Scandal-plagued Japanese powerbroker Ichiro Ozawa yesterday rejected a call from Japanese Prime Minister Naoto Kan to appear before a parliamentary ethics panel, threatening to widen a rift in the fractious ruling party.
Kan, who took office in June as Japan’s fifth prime minister in three years, has been trying to look decisive to bolster his sagging support rates and avoid becoming the latest of the nation’s “revolving door” leaders.
Kan also hopes that taking a tough line on Ozawa, who has denied wrongdoing but faces charges stemming from suspected misreporting by his political funds body, will help win opposition backing to pass laws in a divided parliament.
However, the party strife is exacerbating financial market concern about a lack of leadership as Japan struggles with deep-rooted policy challenges such as social welfare and pension reform and how to engineer growth in a fast-aging society.
“Markets are watching out for the long-term implications of the feud closely. Prolonging the present situation without any clear outcome is the worst for the market,” said Yumi Nishimura, a senior market analyst at Daiwa Securities Capital Markets. “The rivalry has already been dragging for some time, and if it continues ... it will likely have strong negative implications for the government’s policies next year.”
Kan, 64, met Ozawa, a 68-year-old veteran with a reputation for shaking things up, for about 90 minutes.
“I asked him to voluntarily appear before a parliamentary ethics panel, but Mr Ozawa said there is no grounds for him to appear,” Kan told reporters after the meeting.
Kan dodged a question about whether he would try to expel Ozawa from the party if he stuck to his stance.
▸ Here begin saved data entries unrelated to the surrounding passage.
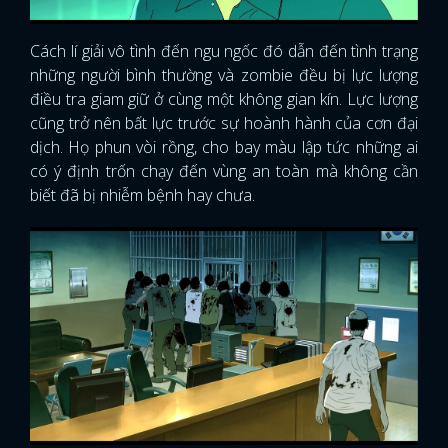
Cách lí giải vô tình đến ngu ngốc đó dẫn đến tình trạng
những người bình thường và zombie đều bị lực lượng
điều tra giam giữ ở cùng một không gian kín. Lực lượng
cũng trở nên bất lực trước sự hoành hành của cơn đại
dịch. Họ phun vòi rồng, cho bay màu lập tức những ai
có ý định trốn chạy đến vùng an toàn mà không cần
biết đã bị nhiễm bệnh hay chưa.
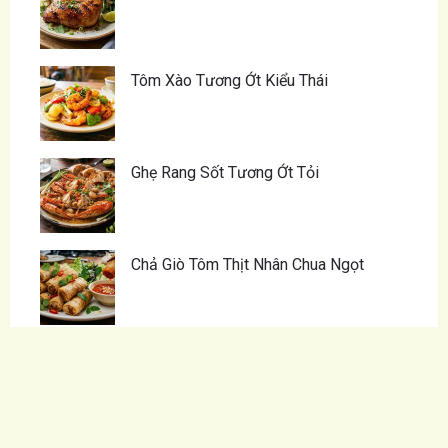
Tôm Xào Tương Ớt Kiểu Thái
Ghẹ Rang Sốt Tương Ớt Tỏi
Chả Giò Tôm Thịt Nhân Chua Ngọt
Dầu Ăn – Bí Quyết Cho Món Ăn Việt
Thơm Ngon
Ruling party executives were to meet later yesterday to discuss what to do next.
A weekend survey by the Mainichi newspaper showed support for Kan’s government had slipped 2 points to 24 percent, in line with other recent surveys.
Support for Kan’s Democratic Party of Japan (DPJ) was at 21 percent compared with 18 percent for the main opposition Liberal Democratic Party (LDP), suggesting the once-dominant LDP has failed to capitalize on its rival’s woes.
Analysts said the bickering could drag on into the new year.